__Tasks for this exercise__.
1. Using the text provided below, answer each question in a few words.
(a) What happens when the reconciliation job finds large drift?
(b) What is the median end-to-end latency for typical feeds?
(c) Where are rows that can't be parsed kept?
2. For each statement below, say yes or no based on the text provided that follows, and quote the words that decide it.
(a) The team used per-customer adapters from the very beginning.
(b) The reconciliation job runs once a night.
(c) The weekly summary email is sent to the customer's integrations contact.

··· Text provided ···

5. Observability for a pipeline you don’t fully control

We can’t see inside the ERP. We can only see the side effects of its email-shaped contract. So we instrumented: - Time-since-last-feed per customer, with alerting when it exceeds expected cadence - Rolling 7-day per-customer feed size distributions (sudden drops are the loudest leading indicator of “their cron job is broken”) - Parse success rate per customer - End-to-end latency: SES received → last record upserted - A weekly summary email back to the customer’s integrations contact with these metrics, because the people who fix problems on the ERP side are not engineers and need a human-readable signal

6. The reconciliation job

Email is lossy in edge cases. A spam filter, a misconfigured DMARC policy, a hard bounce after a quota change — and you’ve silently lost a day’s feed. So once a night: - The ERP also dumps a “current state snapshot” file (separately negotiated, separately emailed) - A reconciliation worker compares snapshot to platform state per-customer - Drift produces a structured report; small drift auto-heals via re-upsert, large drift pages the integrations team

What we’d do differently

Build the reconciliation job first, not last. It’s the only thing that tells you the whole pipeline is actually working.
Per-customer adapters from day one. We started with one “generic” adapter and refactored into per-customer adapters once the third edge case hit. Should have started there.
Treat dead-lettering as a feature, not a failure mode. A row that can’t be parsed is information, not noise. Ours sits in S3 with a structured envelope and is queryable by the support team.
The compound index should have been in the original schema. We had the query pattern documented in the design doc. We didn’t translate the documented pattern into the index. Should be a checklist item.

Results

~99.9% feed delivery success rate over 18+ months (the gap is mostly customer-side cron failures)
End-to-end latency from email arrival to last record applied: median ~3 minutes for typical feeds, ~8 minutes for the largest
Zero data corruption incidents traced to the pipeline
The integrations team stopped getting paged for “feed seems stuck” because the alerting predicts it earlier than humans notice

The takeaway

Integrations with legacy systems are exercises in constraint engineering. The ERP isn’t going to change. The protocol isn’t going to change. What you control is parsing discipline, idempotency, queue topology, indexes, and observability. Build those five things well and you can build a production-grade integration on top of a protocol as primitive as email. Try to skip any of them and the pipeline will fail in ways your customer notices before you do.

The deeper lesson: any time someone says “we just need a quick integration with $LEGACY_SYSTEM,” double the estimate and put the reconciliation job on the critical path.

··· Record excerpts ···

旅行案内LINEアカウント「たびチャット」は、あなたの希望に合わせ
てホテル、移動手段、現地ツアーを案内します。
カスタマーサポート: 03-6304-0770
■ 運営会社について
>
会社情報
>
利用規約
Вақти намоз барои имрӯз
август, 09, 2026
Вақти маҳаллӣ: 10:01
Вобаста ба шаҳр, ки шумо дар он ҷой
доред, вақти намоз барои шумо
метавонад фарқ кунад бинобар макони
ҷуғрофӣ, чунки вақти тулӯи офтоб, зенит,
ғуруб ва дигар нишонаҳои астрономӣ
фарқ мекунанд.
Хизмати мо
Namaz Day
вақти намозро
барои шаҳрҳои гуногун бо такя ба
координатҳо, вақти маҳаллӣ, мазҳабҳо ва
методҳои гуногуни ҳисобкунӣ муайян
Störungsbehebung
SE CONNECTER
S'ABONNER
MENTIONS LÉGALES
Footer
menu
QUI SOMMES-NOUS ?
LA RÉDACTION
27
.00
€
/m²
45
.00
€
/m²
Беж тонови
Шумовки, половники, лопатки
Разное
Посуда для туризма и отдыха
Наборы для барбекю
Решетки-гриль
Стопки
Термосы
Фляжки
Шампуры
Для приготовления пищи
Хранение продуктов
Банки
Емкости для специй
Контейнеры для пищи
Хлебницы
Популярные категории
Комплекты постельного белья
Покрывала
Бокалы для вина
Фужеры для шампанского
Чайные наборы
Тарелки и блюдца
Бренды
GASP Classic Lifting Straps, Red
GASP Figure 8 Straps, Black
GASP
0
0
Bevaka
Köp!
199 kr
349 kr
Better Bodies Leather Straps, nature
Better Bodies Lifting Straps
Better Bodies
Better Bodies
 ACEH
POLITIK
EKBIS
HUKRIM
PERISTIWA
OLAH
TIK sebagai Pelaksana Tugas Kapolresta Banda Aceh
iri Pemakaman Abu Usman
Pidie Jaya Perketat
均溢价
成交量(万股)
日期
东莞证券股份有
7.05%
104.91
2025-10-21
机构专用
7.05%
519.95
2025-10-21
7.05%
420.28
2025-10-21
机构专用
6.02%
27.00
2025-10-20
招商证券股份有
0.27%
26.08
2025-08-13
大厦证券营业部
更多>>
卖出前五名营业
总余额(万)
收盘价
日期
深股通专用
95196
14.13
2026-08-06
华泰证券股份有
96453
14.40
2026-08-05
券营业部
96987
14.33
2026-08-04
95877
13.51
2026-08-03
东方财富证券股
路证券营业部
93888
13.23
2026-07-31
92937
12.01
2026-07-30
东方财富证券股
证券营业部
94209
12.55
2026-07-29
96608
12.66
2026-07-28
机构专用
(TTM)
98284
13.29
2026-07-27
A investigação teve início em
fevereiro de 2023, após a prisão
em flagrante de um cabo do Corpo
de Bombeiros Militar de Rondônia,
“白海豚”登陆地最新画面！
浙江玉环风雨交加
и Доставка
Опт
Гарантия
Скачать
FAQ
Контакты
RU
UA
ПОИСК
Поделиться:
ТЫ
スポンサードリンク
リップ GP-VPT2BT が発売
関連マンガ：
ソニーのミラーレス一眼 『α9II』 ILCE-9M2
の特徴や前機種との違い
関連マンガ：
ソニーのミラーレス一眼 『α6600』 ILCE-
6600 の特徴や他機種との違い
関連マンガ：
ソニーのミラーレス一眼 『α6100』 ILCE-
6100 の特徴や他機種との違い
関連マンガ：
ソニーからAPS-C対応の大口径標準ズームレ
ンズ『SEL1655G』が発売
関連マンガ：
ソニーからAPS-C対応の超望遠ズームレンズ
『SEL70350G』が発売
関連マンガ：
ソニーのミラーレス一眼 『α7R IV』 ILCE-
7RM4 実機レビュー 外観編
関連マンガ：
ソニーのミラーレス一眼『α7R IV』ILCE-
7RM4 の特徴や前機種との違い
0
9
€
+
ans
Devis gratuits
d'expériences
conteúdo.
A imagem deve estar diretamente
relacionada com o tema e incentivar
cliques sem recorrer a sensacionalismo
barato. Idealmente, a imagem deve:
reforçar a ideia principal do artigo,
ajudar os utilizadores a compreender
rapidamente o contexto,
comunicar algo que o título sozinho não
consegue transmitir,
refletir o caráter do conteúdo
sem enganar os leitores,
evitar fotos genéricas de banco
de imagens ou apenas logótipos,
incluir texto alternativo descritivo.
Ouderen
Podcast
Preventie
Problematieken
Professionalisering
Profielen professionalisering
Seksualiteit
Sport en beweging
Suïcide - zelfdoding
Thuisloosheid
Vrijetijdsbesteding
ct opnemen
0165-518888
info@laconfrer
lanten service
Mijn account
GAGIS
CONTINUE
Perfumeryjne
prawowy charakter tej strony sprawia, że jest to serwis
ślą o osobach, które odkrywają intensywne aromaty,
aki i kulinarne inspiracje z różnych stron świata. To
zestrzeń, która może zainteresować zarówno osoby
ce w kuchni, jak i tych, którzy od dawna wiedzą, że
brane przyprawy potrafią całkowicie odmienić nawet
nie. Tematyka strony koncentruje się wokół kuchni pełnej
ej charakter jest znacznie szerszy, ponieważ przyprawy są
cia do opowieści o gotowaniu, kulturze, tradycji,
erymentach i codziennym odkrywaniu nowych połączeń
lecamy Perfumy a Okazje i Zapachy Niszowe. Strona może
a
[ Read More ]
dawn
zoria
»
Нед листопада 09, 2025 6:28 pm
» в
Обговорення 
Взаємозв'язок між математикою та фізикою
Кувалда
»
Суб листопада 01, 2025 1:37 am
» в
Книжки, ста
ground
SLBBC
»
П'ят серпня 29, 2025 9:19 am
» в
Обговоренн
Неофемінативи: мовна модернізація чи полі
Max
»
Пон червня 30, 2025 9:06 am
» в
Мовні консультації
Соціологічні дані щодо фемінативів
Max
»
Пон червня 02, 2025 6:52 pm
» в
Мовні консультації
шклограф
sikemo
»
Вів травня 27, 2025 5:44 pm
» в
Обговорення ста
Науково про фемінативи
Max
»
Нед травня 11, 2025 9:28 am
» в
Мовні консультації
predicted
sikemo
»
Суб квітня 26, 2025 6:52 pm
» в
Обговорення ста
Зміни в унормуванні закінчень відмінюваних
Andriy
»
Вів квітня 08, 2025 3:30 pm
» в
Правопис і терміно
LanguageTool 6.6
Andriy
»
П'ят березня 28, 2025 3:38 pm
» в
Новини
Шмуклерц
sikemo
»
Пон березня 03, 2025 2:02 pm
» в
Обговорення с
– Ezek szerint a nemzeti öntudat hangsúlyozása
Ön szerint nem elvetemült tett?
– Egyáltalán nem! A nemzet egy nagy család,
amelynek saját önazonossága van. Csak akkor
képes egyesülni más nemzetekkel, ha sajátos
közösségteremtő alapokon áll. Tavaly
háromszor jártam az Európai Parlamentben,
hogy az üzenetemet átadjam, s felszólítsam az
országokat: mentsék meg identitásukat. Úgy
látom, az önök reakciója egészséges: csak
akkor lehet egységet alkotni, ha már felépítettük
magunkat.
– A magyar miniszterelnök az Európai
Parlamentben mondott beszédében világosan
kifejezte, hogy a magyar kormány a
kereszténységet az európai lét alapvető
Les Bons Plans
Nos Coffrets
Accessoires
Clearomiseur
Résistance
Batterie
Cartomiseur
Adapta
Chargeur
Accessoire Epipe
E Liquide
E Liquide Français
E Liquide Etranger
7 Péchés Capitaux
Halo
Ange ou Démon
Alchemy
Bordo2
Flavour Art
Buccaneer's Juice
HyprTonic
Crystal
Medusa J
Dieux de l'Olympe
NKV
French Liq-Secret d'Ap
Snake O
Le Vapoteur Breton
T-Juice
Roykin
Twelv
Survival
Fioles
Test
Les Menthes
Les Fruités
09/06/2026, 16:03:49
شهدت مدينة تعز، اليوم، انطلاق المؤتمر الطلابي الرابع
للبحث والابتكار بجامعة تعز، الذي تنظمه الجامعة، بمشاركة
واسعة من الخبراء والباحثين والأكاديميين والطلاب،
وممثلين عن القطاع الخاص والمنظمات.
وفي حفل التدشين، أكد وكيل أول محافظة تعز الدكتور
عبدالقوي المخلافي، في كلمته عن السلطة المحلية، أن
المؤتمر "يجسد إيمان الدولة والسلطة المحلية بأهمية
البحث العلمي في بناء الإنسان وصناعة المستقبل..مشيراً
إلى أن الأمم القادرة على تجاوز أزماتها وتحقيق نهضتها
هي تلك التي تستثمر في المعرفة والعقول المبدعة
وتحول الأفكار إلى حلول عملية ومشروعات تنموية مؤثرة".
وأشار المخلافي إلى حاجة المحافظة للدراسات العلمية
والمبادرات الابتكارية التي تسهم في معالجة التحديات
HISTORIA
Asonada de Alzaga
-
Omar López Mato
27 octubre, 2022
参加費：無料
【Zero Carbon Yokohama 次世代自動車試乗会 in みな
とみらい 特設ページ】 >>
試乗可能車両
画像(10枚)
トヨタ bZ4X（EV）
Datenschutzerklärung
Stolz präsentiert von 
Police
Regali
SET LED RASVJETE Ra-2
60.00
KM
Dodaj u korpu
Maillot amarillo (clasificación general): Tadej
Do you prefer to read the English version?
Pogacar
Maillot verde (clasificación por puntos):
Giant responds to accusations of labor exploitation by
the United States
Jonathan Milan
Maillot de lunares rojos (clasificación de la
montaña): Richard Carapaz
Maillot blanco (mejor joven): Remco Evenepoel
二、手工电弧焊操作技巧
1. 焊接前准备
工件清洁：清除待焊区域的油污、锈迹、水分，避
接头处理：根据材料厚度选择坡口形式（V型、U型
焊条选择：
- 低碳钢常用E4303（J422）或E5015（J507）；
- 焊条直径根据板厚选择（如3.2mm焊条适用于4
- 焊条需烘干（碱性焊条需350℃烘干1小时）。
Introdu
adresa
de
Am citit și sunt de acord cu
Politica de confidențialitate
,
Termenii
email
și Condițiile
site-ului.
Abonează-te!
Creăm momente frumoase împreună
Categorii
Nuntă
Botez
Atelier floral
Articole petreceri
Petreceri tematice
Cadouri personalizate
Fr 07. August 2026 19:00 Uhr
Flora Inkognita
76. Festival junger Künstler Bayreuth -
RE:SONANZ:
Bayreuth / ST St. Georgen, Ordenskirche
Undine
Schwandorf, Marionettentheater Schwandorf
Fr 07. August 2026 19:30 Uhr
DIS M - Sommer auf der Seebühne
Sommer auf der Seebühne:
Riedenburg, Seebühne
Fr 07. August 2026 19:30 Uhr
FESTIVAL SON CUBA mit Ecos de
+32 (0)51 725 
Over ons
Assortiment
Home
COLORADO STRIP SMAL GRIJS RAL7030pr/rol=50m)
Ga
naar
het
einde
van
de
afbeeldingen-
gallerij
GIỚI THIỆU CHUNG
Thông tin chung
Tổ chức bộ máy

···

__Answers by task__.
1.
(a) It pages the integrations team.
(b) About 3 minutes.
(c) In S3, with a structured envelope, where the support team can query them.

2.
(a) No: "We started with one “generic” adapter and refactored into per-customer adapters once the third edge case hit."
(b) Yes: "So once a night"
(c) Yes: "A weekly summary email back to the customer’s integrations contact with these metrics"